Per questo motivo Hikari vive d’arte. Frequenta il teatro, si innamora del talento fotografico di Masato. Cerca costantemente un appiglio a una vita romanticizzata e idealizzata, perché il pensiero di continuare a vivere una vita blanda la distrugge. Nella costante ricerca di stimoli e poeticità, però, Hikari non si rende conto di star distruggendo anche chi le è più caro. Diventa così ancora più sottile la linea che divide l’Io dal mondo, i sentimenti reali da quelli performativi.
Una prima opera matura e intensa
Per questa prima opera, il regista ha lavorato con un cast e una troupe composti per la maggior parte da non professionisti e studenti. Questo trasforma Rei in un impressionante debutto alla regia per Tanaka.
Il film si distingue per un ritmo misurato, con la giusta aggiunta di melodramma, in sintonia con i cambiamenti emotivi (e non solo) di Hikari. Nel far ciò, Tanaka accompagna l’intensità emotiva della storia con una fotografia d’eccezione, grazie ai paesaggi tipici di una Hokkaido innevata. Grazie all’aspetto estetico e tecnico, Rei riesce a sviscerare con gran facilità le emozioni umane e il nostro approccio verso la solitudine e la co-dipendenza.
In poco più di tre ore di film, Tanaka dà forma ad un intero universo di relazioni umane, divise tra il caotico e nevrotico isolamento delle metropoli e quello esistenzialista e naturale della montagna. In uno spazio così ampio, dove nessuno ha senso senza l’altro, l’aspetto comunicativo diventa centrale, specialmente nel rapporto tra Hikari e Masato. La loro intesa è capace di andare oltre le parole o la scrittura di ciò che si vogliono dire grazie a un quaderno che Hikari porta con sé. Per loro due contano gli sguardi e la sintonia fisica e mentale che li lega. Allo stesso tempo, proprio l’approccio comunicativo causa separazioni, unioni e problematiche all’interno del loro rapporto.

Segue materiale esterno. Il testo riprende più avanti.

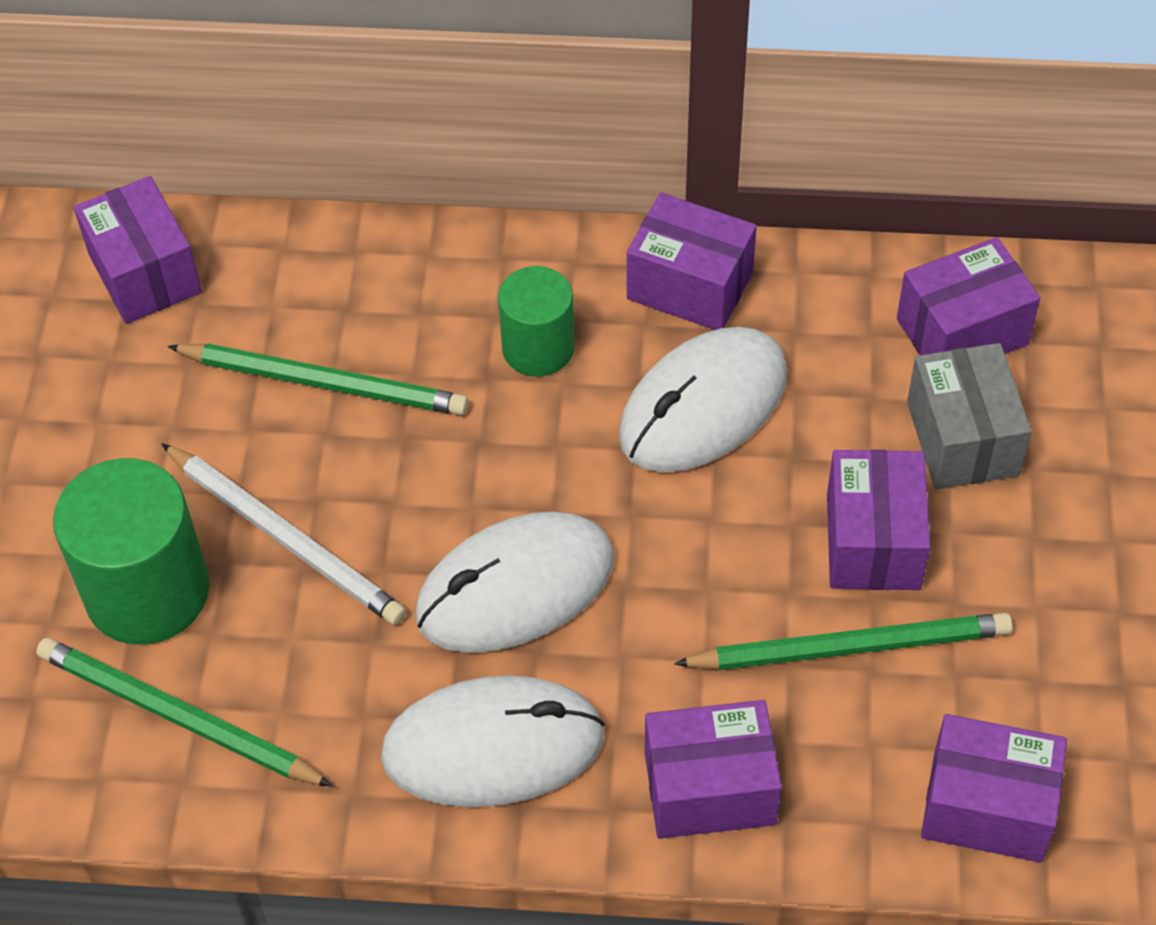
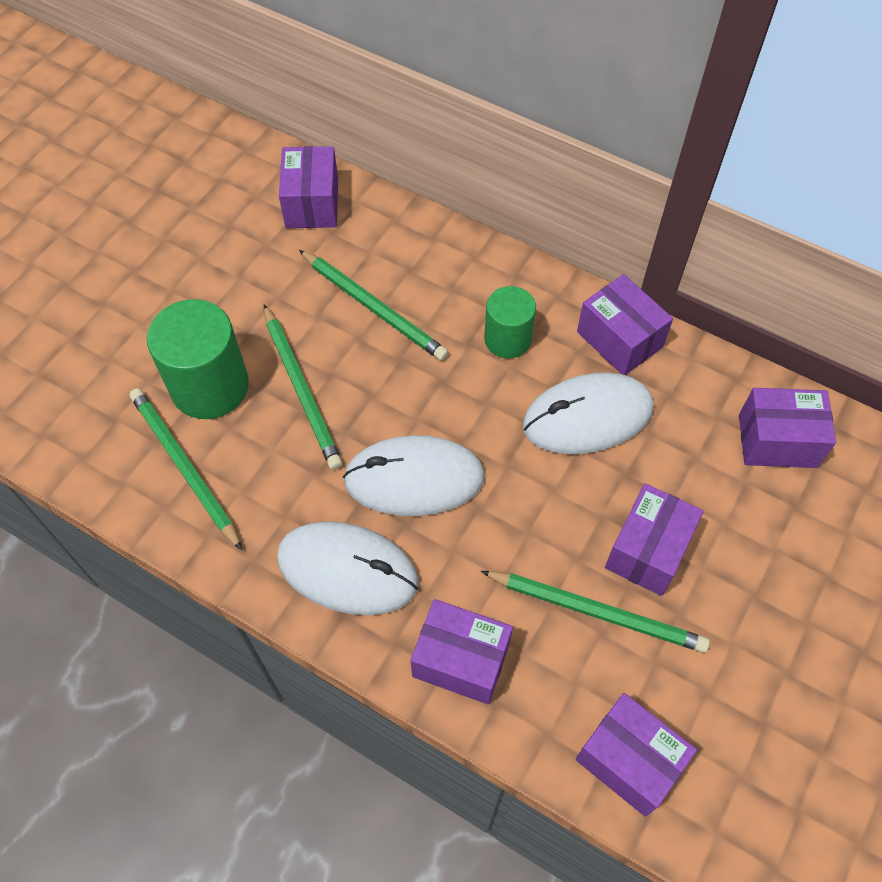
camera: 25 degrees right, 5 degrees up
white pencil [161,443,406,625] -> green pencil [264,305,342,470]
grey box [907,343,1032,489] -> none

Non solo, ma il senso dell’opera si basa sulla rappresentazione contorta della relazione, soprattutto conflittuale, tra narrazione verbale e visiva dell’arte (in particolare teatro, fotografia e cinema) e della vita stessa. I due personaggi maschili rappresentano due mondi sociali agli antipodi, nonché due forme artistiche diverse. Da qui l’attrazione della donna per entrambi i mondi; personali, passionali e professionali. Ed è qui che l’opera prima di Tanaka si dimostra matura nonostante sia un debutto cinematografico. Il regista non solo esplora l’aspetto umanizzante, ma porta anche in scena un mondo multidimensionale ed esistenzialista, dove l’introspezione non si ferma ai sentimenti personali amorosi, ma verso qualcosa di più ampio e significativo.